At the same time, Brussels needs to show more humility in its policy agenda. European officials have largely treated “more Europe” as the default answer to any question. The mark of success for countries holding the rotating EU presidency has tended to be how many directives were adopted during their six months at the union’s helm. And whenever they’re experiencing doubt about their mission, European officials have been able to point to the decidedly deterministic clause in the EU treaty that commits members to an “ever closer union.” But that attitude is becoming increasingly self-defeating. Mats Persson, the director of Open Europe, a think tank in London, argues that if European voters always face the choice between “more Europe” and “no Europe,” then “sooner or later, they will pick the latter.” The results of the European Parliament elections appear to confirm just that.
So the key to winning over the public will be doing less, but doing it better. Indeed, Brussels should be warier of creating expectations that it cannot meet. Its pretensions of having a truly common foreign and security policy, for example, seem foolish given that its members are so openly divided on important issues, including how to deal with Russian aggression. It would be better for the EU to set limited goals and then follow through on achieving them -- as it did in eliminating roaming charges on cell phone calls across the continent.

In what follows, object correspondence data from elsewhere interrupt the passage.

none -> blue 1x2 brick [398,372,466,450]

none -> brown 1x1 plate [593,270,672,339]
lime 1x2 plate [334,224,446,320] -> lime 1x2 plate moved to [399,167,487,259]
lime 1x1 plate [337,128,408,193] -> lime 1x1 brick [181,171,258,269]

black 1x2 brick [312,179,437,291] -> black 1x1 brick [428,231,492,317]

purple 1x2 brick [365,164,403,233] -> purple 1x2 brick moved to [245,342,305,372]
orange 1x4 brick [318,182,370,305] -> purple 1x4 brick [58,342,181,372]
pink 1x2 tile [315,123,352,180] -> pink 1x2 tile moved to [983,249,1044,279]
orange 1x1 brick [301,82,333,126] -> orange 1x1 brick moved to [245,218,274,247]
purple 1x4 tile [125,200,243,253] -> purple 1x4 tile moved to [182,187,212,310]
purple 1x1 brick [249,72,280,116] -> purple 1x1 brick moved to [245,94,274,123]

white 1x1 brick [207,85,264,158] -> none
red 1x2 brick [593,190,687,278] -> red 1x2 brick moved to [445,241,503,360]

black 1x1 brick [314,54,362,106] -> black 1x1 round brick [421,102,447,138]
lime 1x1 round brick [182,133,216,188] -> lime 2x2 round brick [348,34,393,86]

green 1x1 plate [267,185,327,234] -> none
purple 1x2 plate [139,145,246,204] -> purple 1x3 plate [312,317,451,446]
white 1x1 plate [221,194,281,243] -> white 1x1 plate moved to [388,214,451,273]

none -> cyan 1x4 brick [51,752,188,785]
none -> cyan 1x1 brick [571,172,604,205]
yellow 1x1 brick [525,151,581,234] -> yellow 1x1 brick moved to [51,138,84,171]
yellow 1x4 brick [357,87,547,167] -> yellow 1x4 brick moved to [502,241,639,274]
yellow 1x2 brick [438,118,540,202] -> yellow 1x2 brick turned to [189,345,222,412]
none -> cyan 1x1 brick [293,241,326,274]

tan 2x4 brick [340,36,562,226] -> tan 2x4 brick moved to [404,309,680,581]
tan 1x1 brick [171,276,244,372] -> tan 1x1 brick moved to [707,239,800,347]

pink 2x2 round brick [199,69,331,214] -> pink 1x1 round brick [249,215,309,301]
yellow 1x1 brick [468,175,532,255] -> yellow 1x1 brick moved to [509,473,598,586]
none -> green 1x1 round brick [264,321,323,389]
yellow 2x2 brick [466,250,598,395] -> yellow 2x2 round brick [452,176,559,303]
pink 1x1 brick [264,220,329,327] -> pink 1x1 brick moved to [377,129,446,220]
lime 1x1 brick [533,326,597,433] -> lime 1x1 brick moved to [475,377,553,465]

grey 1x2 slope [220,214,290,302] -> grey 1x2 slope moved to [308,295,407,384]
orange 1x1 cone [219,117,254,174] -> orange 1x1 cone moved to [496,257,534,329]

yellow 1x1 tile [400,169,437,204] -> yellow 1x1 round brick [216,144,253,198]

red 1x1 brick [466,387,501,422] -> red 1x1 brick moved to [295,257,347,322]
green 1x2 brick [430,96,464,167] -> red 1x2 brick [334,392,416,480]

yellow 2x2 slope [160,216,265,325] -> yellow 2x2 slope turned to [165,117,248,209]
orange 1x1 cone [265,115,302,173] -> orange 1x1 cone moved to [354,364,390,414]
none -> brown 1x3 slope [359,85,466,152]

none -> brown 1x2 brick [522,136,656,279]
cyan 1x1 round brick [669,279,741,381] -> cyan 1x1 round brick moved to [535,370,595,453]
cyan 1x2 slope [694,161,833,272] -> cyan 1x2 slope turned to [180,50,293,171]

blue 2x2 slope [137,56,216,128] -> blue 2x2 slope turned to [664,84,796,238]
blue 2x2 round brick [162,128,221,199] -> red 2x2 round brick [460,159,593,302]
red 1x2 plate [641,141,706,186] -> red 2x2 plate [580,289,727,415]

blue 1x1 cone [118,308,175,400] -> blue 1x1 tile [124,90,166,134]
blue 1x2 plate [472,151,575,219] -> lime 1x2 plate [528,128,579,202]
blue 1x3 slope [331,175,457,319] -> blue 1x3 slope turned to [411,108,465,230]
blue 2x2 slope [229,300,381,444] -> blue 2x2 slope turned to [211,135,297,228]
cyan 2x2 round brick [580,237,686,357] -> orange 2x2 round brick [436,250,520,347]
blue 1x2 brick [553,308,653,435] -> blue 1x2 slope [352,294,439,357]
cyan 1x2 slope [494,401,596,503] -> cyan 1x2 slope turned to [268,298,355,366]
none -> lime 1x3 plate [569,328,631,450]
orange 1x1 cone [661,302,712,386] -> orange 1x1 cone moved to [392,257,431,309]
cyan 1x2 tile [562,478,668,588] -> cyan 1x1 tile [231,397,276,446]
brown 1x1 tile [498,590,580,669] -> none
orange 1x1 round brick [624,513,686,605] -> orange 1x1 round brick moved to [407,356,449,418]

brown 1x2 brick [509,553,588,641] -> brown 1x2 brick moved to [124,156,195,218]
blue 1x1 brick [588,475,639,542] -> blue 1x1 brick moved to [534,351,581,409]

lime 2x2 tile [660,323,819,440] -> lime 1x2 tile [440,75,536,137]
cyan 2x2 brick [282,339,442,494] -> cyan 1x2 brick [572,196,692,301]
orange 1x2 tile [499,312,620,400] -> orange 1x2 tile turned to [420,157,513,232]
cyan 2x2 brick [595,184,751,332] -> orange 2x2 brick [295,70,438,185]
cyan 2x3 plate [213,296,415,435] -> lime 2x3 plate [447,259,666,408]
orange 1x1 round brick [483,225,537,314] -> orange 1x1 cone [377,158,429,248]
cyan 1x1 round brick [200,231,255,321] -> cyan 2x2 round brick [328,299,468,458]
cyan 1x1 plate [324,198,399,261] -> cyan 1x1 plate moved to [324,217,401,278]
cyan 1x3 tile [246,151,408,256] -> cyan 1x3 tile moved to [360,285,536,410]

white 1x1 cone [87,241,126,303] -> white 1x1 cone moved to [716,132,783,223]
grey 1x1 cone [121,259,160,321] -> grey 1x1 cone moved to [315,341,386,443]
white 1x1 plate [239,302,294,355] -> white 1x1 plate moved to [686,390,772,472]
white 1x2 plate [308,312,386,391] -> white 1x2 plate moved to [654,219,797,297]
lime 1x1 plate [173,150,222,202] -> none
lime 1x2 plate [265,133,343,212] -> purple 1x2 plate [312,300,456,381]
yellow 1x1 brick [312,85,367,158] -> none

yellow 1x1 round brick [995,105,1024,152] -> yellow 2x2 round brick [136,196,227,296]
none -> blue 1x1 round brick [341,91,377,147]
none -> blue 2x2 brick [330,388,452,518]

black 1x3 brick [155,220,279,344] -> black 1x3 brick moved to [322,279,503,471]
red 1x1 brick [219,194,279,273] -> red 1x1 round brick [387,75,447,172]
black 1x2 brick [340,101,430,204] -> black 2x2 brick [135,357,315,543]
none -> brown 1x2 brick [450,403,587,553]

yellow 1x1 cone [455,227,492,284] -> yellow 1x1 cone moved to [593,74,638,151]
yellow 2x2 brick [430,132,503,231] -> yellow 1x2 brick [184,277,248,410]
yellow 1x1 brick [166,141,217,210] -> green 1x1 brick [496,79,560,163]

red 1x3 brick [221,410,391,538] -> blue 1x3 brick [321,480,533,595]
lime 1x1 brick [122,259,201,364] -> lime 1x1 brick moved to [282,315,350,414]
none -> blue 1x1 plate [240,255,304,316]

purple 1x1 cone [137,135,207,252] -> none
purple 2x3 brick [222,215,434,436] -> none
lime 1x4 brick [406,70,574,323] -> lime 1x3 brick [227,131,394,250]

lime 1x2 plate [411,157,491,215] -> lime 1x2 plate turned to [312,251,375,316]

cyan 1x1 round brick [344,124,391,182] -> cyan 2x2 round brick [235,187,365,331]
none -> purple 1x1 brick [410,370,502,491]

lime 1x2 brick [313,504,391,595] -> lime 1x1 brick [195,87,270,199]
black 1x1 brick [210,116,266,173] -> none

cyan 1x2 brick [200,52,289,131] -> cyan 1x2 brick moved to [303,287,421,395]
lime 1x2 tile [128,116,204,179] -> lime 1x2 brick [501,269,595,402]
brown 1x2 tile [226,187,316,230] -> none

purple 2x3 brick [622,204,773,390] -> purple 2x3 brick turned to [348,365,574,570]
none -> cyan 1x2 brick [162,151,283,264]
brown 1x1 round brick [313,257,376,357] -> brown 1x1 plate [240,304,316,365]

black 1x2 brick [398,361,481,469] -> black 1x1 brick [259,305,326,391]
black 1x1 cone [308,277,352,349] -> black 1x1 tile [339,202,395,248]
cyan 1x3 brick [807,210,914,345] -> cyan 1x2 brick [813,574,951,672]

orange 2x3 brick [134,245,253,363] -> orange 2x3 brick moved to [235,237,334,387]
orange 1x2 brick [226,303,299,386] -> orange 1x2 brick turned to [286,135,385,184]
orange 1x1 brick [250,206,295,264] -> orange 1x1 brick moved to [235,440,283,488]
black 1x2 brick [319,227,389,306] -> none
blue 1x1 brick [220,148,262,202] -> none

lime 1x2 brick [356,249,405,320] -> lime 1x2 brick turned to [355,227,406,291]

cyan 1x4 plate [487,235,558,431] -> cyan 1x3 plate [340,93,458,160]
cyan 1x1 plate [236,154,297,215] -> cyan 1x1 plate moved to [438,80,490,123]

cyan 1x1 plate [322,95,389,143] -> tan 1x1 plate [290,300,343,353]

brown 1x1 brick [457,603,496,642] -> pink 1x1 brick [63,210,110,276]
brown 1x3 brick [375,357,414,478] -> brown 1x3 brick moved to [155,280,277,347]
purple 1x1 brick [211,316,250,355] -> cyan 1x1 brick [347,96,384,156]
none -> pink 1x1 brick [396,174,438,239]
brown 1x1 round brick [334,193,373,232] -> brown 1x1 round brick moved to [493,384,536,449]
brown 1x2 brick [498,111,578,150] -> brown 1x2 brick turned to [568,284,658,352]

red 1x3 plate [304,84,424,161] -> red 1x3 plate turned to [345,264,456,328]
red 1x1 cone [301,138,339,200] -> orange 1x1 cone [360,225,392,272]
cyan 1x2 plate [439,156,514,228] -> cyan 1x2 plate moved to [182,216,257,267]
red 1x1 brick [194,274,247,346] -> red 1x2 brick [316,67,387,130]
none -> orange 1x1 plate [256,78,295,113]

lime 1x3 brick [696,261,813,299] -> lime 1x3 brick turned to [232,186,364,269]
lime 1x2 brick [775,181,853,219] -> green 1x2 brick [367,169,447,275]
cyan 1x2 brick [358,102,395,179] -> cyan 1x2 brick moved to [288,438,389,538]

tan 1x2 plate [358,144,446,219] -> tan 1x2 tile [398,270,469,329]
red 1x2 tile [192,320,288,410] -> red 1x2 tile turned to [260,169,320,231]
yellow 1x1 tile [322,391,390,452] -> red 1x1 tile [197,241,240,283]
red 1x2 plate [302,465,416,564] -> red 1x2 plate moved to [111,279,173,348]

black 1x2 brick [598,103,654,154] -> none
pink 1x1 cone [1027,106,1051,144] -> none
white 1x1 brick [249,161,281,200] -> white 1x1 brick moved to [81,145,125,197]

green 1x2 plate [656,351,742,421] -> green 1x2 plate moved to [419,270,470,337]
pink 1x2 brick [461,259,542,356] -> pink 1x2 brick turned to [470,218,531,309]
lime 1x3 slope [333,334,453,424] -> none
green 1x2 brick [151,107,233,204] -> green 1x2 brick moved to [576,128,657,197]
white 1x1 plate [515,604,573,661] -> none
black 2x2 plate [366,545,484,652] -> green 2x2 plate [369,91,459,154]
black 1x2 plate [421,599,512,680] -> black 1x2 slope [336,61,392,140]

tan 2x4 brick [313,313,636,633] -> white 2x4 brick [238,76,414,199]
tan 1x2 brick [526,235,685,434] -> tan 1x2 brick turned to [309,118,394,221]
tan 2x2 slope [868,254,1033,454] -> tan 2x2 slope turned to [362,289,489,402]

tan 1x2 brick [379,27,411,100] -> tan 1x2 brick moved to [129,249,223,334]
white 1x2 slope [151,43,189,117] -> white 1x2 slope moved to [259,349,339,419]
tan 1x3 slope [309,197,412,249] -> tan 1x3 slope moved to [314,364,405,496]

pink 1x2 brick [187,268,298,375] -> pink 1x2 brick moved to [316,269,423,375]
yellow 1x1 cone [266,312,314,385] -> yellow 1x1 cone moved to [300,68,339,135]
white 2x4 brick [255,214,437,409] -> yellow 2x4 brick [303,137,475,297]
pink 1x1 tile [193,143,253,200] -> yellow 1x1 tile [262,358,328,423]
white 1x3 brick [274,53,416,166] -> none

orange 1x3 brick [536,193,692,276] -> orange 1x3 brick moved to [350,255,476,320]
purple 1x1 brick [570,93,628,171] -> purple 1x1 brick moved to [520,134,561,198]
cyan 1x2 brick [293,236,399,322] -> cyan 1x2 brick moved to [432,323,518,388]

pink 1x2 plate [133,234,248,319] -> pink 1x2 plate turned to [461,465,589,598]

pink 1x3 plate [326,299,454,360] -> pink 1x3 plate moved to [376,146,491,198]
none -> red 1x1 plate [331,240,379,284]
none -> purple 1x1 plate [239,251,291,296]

Fortunately, France and Germany, the historic motors of European integration, both seem to accept that the EU has been guilty of legislative overstretch. Sounding uncannily like British Prime Minister David Cameron, French President François Hollande used a televised address to the nation on May 26 to argue that the union "must be more focused on its priorities, show more efficiency where it is needed, and not add to things where it is unnecessary.” German Finance Minister Wolfgang Schäuble wrote that Brussels “shouldn’t mindlessly pursue more Europe” in an article for Die Welt on May 29.